> **EXERCISE DESCRIPTION**
List each line of the listing below that contains the word "TOKİ", giving every such line in full.

> **DATASET**
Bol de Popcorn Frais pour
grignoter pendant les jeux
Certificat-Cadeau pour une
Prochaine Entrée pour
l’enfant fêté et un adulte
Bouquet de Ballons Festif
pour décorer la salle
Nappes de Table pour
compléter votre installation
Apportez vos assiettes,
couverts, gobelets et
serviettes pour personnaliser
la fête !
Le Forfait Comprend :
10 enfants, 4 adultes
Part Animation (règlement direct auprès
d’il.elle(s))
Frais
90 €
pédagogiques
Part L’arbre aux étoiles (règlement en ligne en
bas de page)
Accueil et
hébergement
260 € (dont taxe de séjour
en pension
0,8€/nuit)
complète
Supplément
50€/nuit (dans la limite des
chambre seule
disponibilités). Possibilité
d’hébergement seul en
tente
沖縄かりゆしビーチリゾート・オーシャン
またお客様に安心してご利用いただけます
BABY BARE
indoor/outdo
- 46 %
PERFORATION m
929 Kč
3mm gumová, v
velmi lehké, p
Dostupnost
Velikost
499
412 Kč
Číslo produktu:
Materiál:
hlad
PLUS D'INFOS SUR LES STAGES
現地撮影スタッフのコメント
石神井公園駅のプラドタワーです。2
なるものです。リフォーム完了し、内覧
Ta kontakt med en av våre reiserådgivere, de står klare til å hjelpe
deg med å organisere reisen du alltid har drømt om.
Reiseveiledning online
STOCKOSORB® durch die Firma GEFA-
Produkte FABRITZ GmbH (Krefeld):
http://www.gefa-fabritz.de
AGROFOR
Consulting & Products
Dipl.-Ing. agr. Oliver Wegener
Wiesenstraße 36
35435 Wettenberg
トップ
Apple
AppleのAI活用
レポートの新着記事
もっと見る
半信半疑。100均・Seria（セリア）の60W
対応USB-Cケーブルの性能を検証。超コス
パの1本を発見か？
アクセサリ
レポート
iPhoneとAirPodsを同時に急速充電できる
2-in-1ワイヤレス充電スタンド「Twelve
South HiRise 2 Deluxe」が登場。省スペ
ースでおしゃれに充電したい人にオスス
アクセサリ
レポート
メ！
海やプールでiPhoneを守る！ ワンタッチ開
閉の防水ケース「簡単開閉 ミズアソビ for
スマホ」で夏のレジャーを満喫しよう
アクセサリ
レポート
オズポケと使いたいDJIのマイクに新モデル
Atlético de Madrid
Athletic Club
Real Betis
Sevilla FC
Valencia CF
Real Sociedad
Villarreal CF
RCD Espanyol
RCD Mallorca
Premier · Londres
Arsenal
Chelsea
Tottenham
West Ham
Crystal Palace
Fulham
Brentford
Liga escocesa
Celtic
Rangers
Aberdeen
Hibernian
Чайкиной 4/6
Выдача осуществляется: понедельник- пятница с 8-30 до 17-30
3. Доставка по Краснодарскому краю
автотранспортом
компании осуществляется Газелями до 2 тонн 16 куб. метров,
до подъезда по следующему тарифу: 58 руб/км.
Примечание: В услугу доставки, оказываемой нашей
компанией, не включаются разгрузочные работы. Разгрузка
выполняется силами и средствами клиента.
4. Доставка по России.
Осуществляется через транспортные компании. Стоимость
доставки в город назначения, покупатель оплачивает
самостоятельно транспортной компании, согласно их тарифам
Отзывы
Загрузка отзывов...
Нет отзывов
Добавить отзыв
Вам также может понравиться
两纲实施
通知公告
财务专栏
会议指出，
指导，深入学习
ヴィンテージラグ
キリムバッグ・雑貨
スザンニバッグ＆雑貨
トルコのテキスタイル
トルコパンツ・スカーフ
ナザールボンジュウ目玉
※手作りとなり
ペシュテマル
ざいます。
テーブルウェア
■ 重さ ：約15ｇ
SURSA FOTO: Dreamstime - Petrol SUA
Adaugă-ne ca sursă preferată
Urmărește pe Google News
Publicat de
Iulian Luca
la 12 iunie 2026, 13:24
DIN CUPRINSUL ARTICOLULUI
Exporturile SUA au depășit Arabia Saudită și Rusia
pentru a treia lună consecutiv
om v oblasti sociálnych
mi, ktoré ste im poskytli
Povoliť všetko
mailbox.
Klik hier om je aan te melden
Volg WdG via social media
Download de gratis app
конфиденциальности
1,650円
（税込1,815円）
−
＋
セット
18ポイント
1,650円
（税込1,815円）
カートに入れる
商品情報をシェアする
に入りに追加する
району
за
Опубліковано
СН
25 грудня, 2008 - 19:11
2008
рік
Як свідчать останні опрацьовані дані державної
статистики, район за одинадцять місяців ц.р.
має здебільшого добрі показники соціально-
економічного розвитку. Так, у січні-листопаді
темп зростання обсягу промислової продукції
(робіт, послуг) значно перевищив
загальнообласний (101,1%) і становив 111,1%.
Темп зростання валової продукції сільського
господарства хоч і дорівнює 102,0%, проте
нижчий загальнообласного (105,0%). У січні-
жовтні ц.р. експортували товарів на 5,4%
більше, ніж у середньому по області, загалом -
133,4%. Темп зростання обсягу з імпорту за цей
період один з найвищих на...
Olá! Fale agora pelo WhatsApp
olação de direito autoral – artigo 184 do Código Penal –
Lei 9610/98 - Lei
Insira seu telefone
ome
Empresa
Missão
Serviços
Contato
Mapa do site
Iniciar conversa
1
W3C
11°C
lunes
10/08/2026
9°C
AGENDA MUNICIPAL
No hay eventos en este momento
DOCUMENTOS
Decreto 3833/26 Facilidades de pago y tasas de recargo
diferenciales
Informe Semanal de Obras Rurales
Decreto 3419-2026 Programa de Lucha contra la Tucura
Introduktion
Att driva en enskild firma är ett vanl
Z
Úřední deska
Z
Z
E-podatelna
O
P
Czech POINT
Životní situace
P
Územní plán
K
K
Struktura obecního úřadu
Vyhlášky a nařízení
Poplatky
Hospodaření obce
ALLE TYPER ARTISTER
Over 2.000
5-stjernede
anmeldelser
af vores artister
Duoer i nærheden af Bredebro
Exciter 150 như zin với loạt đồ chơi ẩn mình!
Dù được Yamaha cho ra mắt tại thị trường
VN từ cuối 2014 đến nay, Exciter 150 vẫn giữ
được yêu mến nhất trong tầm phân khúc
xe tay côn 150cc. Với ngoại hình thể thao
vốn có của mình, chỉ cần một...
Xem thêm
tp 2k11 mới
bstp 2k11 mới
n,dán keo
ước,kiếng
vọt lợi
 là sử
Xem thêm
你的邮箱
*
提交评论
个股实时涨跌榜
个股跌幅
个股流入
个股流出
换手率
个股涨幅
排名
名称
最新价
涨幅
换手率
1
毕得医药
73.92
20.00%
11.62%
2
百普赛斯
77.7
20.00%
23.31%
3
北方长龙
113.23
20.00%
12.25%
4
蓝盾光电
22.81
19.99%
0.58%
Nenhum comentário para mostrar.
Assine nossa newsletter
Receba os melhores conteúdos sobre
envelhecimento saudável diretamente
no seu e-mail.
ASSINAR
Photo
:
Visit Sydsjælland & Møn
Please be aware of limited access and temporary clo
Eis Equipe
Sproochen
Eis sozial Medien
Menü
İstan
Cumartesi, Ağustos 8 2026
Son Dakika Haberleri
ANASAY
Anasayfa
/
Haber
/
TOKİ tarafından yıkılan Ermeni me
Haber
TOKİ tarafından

> **WRITTEN REPLY**
TOKİ tarafından yıkılan Ermeni me
TOKİ tarafından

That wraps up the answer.